Here's where things stand heading into Day 87 of the Trump administration:  

Vice President Mike Pence will spend Monday in Seoul for meetings with the acting president and the staff of the U.S. Embassy.  

He'll also hold a news conference, where he's expected to issue a strong warning to North Korea to stop its aggressive behavior.  

The big question is: How will the North react? As usual, it's almost impossible to predict.  

Over the weekend, North Korea held a huge military parade featuring missiles that can theoretically reach the United States. On Sunday morning, it fired a ballistic missile, which blew up almost immediately after its launch.  

Tensions were already running high between the United States and North Korea, which threatened Saturday to respond to any U.S. attack with a "nuclear war of our own."  

While a White House foreign policy official said the United States doesn't need to "expend resources" over the failed missile launch, it's clear that the saga is far from over.  

President Trump's national security adviser, H.R. McMaster, said Sunday that the United States is exploring a "range of options" on North Korea but would prefer to "avoid the worst" by taking actions short of armed conflict. 


Trump has made no attempt as president to hide his ties to the private sector.
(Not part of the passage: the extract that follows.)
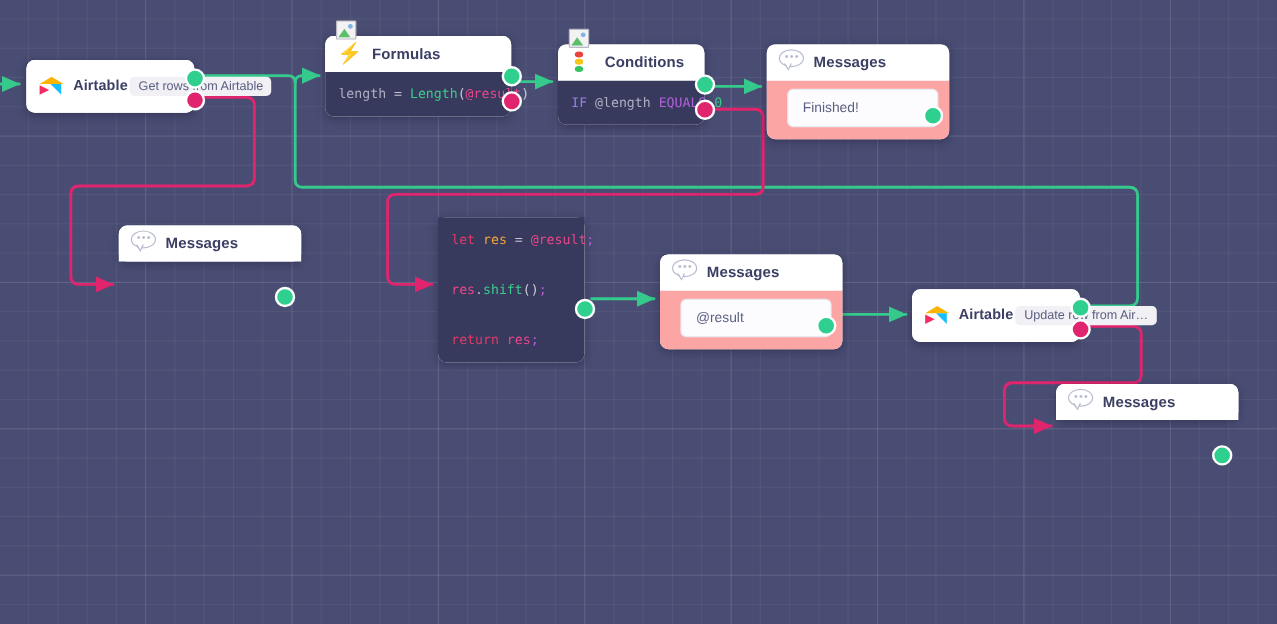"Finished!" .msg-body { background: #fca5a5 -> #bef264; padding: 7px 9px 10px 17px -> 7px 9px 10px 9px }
In fact, he regularly hosts White House roundtable meetings to solicit advice from chief executives.  

Leaders who attend those meetings aren't eager to share what they request from the president, to say the least. But we can get a sense of what they want by studying comments formally submitted as part of the federal regulatory process.  

Take manufacturing interests, for example.  

Trump signed a presidential memorandum on Jan. 24 instructing the Commerce Department to find ways to boost manufacturing. After that, regulators received a total of 168 comments from manufacturing interests suggesting what federal rules might be loosened as part of that effort.  

The Environmental Protection Agency was a major target of those comments, The Washington Post's Juliet Eilperin reported.  

Here are some of industry's requests, as detailed in her article:  

BP wants to reduce how often companies must renew their oil and gas leases.  

The U.S. Chamber of Commerce wants to reduce the amount of time opponents have to challenge the federal approval of projects.  

The Associated General Contractors of America wants to repeal 11 executive orders and memorandums signed by President Barack Obama, including one establishing paid sick leave for government contractors.   


Thousands of Americans marched in dozens of cities on Saturday, demanding that Trump release his tax returns.  

As you might expect, Trump is still resisting.  

The president took to Twitter on Sunday morning to try to discredit the marchers, suggesting that they had been paid and arguing that there is no need for him to release his tax returns because he won the election.  

"I did what was an almost an impossible thing to do for a Republican - easily won the Electoral College! Now Tax Returns are brought up again?" Trump tweeted. 

 "Someone should look into who paid for the small organized rallies yesterday. The election is over!" 


This marks another big change from the Obama administration.  

The Trump administration will not voluntarily disclose the names of most visitors to the White House, it announced Friday, citing "grave national security risks and privacy concerns."  

It could take years after Trump leaves office for that information to become public, unless the White House makes an exception or changes its policy.  

Government watchdog groups harshly criticized the decision.  

"The only excuse for this policy is that the Trump administration has something to hide," said David Donnelly, president and chief executive of Every Voice. "This kind of secrecy will allow big donors, lobbyists and special interests to have unknown levels of influence in the White House."